WHAT IS BEING ASKED
Within the records below, find each line that holds the string "back", then copy it.

THE DATA
┌────────

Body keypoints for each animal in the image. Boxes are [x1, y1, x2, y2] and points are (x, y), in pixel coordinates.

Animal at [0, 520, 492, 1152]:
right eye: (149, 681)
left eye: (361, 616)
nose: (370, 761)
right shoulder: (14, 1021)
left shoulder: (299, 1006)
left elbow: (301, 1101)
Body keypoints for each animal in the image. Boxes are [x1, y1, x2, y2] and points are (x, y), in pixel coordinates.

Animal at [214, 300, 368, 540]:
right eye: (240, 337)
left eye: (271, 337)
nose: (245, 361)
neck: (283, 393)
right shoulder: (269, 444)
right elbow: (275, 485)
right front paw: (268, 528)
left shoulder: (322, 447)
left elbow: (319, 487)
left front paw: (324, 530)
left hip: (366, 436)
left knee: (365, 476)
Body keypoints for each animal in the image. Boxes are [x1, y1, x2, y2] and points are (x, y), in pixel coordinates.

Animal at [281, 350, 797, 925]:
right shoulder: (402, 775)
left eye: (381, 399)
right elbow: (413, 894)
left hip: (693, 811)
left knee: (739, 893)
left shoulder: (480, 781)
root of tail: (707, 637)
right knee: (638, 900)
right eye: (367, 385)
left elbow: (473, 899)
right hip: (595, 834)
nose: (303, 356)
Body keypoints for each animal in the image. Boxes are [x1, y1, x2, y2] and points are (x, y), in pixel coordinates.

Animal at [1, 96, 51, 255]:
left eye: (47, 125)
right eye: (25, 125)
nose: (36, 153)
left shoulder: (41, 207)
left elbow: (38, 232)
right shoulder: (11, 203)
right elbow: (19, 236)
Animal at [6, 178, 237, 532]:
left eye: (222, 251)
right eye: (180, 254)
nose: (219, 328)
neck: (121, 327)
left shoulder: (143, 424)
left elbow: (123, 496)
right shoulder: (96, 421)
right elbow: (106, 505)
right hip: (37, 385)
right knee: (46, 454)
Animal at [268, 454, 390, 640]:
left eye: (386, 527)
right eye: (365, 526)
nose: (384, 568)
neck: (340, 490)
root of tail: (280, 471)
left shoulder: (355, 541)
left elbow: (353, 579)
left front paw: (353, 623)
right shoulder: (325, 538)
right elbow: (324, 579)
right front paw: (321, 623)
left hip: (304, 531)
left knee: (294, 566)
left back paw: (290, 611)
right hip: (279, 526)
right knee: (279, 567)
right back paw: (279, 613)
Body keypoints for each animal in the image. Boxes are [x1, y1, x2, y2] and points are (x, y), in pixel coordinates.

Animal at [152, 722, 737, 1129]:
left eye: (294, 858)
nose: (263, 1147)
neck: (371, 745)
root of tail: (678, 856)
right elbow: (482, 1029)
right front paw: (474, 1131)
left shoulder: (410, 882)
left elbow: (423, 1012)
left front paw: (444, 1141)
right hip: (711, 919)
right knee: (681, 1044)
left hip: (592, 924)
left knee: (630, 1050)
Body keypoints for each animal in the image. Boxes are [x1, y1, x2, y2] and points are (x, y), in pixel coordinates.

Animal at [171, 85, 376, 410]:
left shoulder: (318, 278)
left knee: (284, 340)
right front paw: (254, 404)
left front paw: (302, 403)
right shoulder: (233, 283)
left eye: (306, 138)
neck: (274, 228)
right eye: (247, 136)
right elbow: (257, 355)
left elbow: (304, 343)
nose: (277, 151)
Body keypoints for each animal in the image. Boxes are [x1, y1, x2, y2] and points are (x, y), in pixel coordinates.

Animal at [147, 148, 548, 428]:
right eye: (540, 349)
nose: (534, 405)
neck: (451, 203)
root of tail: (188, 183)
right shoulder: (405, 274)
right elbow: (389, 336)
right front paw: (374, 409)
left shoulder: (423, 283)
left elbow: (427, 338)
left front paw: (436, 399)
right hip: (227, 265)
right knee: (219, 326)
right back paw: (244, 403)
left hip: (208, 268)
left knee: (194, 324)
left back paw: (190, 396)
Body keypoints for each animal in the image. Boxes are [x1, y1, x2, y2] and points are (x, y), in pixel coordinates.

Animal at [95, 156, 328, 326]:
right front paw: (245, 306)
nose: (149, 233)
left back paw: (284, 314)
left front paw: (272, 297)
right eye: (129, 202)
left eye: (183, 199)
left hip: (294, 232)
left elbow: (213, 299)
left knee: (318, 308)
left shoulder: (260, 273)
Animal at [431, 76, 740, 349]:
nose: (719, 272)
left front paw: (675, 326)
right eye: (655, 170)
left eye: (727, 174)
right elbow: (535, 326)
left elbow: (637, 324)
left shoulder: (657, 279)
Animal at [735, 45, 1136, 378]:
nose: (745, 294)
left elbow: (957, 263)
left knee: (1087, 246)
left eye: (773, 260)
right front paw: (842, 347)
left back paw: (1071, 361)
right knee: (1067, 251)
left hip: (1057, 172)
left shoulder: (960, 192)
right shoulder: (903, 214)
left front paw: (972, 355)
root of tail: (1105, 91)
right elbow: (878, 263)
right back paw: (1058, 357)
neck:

└────────

COMPLETED EXERCISE
left back paw: (290, 611)
right back paw: (279, 613)
right back paw: (244, 403)
left back paw: (190, 396)
left back paw: (284, 314)
left back paw: (1071, 361)
right back paw: (1058, 357)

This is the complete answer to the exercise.